Sonntag, 20. Dezember 2015

Marc-Oliver Bischoff: Golanhöhen

Die Wohnblocks am Ben-Gurion-Ring in Frankfurt genießen einen recht zweifelhaften Ruf: Soziale Underdogs stellen hier die Mehrheit, Kriminalität, Gewalt und auch Selbstmord sind an der Tagesordnung. So ist zunächst niemand erstaunt, als die vom Dach des Hochhauses gestürzte ehemalige Prostituierte gefunden wird. Gideon Richter übernimmt den Fall. Doch der erste Eindruck eines Suizides bestätigt sich nicht. Das Opfer war bereits tot, als es vom Dach des Hauses fiel. Schnell wird klar, dass dieser Fall möglicherweise mit einem anderen Fall zusammen hängt. Doch Gideon, zur Zeit wegen seines Neugeborenen Sohnes unter chronischem Schlafentzug leidend, macht Fehler, die den Ermittlungserfolg gefährden. Bald bekommt er mit seinem Vorgesetzten Ärger.

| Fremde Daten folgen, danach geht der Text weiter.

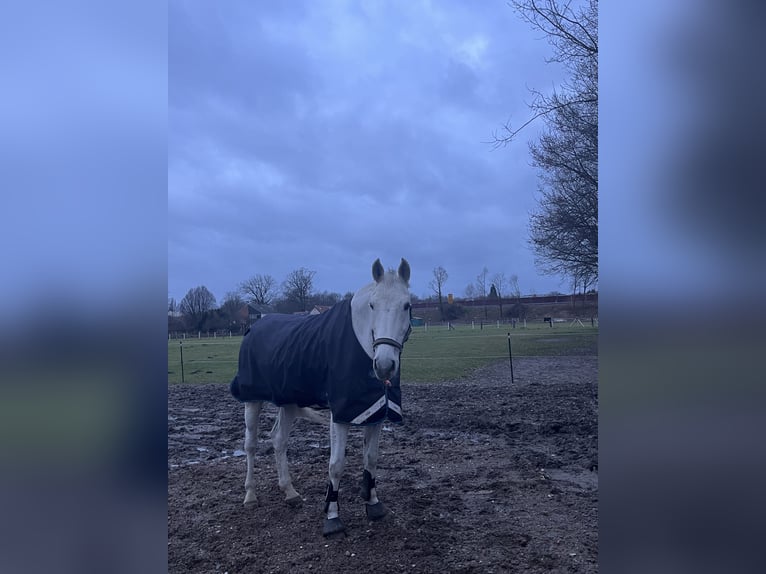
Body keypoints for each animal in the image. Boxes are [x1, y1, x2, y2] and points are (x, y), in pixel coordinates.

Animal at [230, 258, 412, 536]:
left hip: (288, 401)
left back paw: (290, 492)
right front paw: (332, 518)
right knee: (250, 444)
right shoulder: (340, 414)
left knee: (279, 439)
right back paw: (250, 496)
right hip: (252, 399)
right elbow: (336, 465)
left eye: (406, 305)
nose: (384, 366)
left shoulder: (375, 411)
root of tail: (253, 327)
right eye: (372, 305)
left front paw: (373, 504)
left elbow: (371, 459)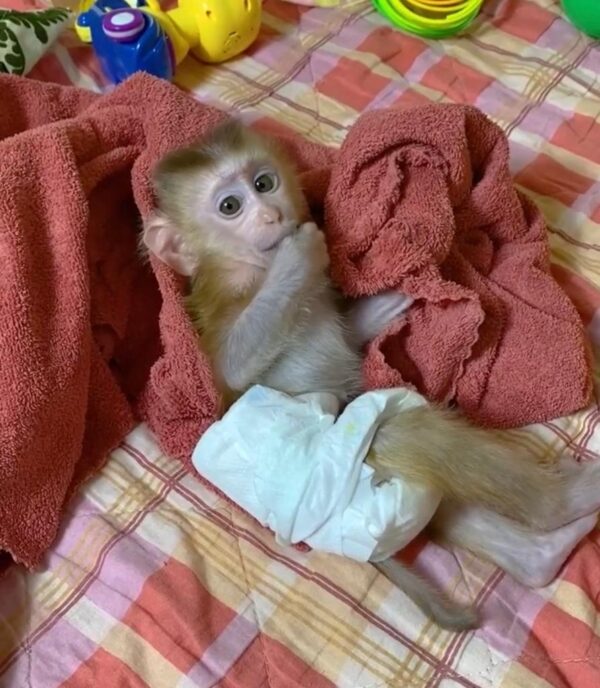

Wider ein spannendes und sehr realitätsnahes Buch aus der Feder des Herrn Bischoff. Immer wieder interessant, dass die drei Protagonisten seiner drei Romane nie ganz verschwinden, sondern in Nebenrollen wieder auftauchen. So kann man ganz nebenbei studieren, wie sich die Charaktere weiter entwickeln, auch wenn eine andere Figur in den Fokus gerückt wird.

Lesen, und zwar unbedingt und sofort.